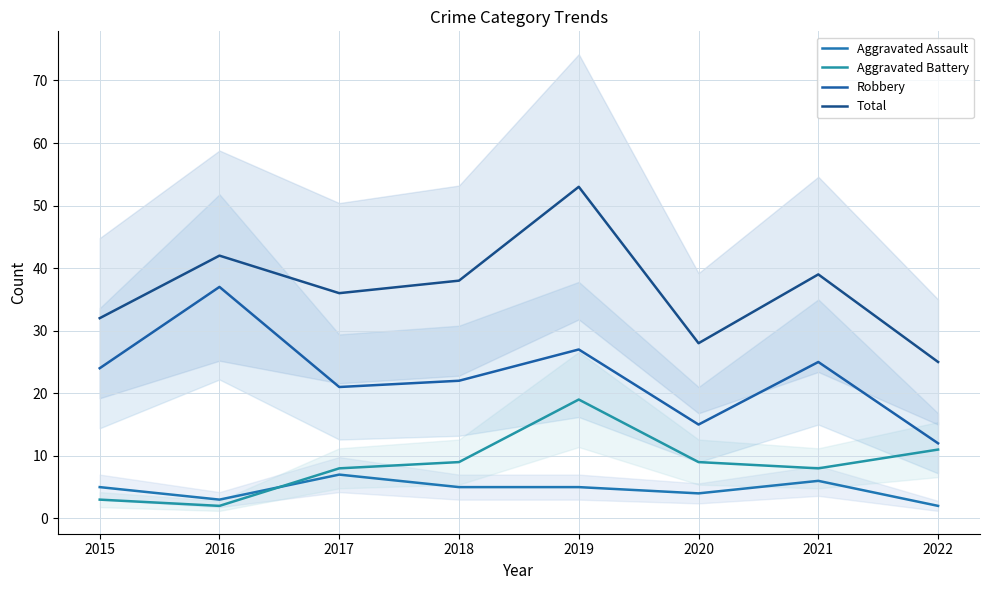

What is the difference between the maximum and minimum values in the Total series?

28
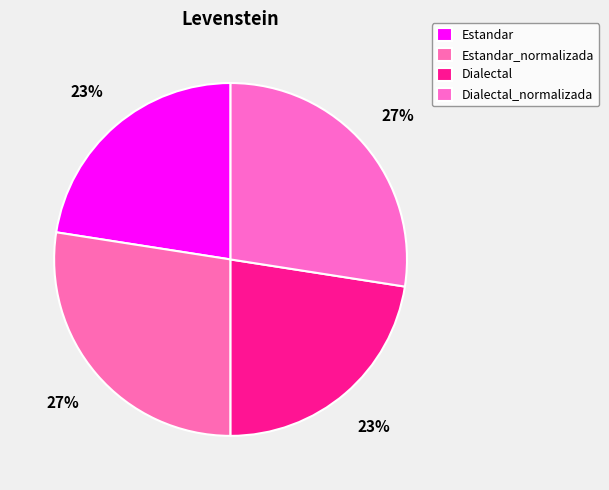

How many segments does this pie chart have?

4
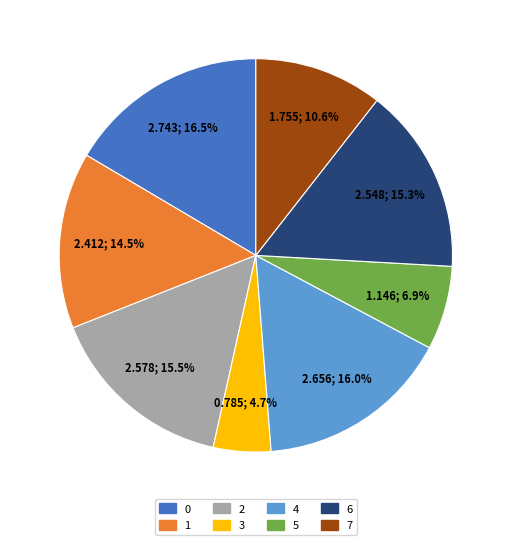

To the nearest percent, what is the difference between the 6 and 1 slice percentages?

1%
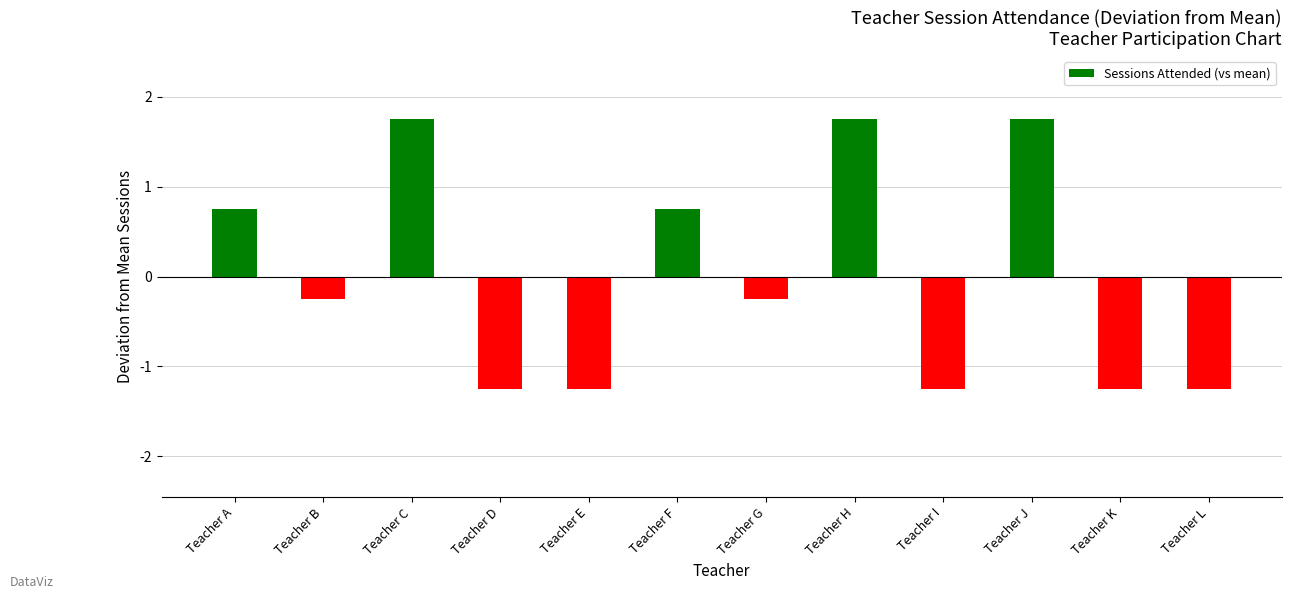

Is it true that the value at Teacher I is -0.3?

False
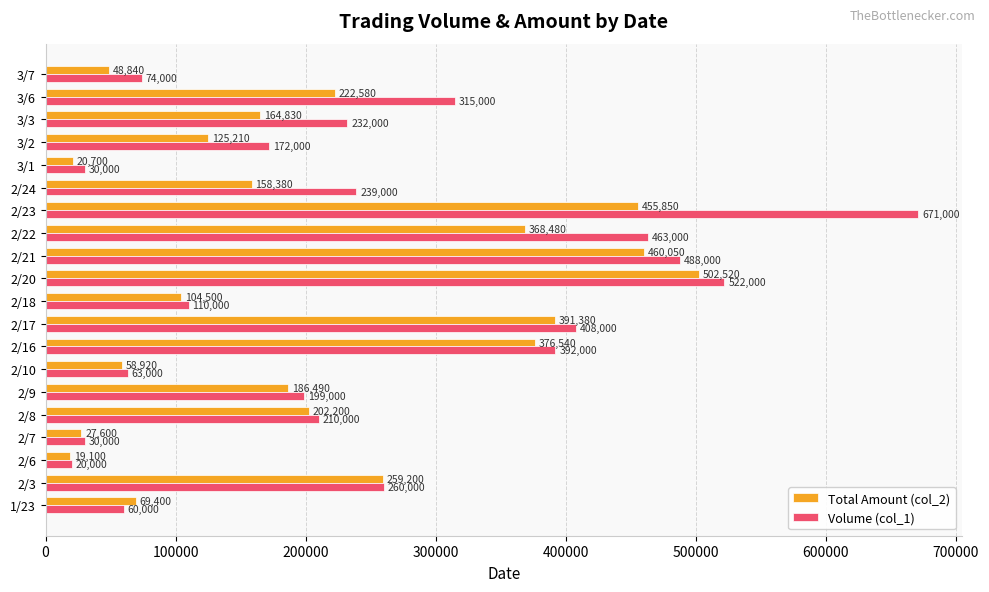

At which category does the chart reach its peak across all series?

2/23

**The problem**
Copy out the text of the material above word for word, leaving out the pictures.

**Exercise solution**
What is the difference between the maximum and minimum values in the Total series?

28

How many segments does this pie chart have?

4

To the nearest percent, what is the difference between the 6 and 1 slice percentages?

1%

Is it true that the value at Teacher I is -0.3?

False

At which category does the chart reach its peak across all series?

2/23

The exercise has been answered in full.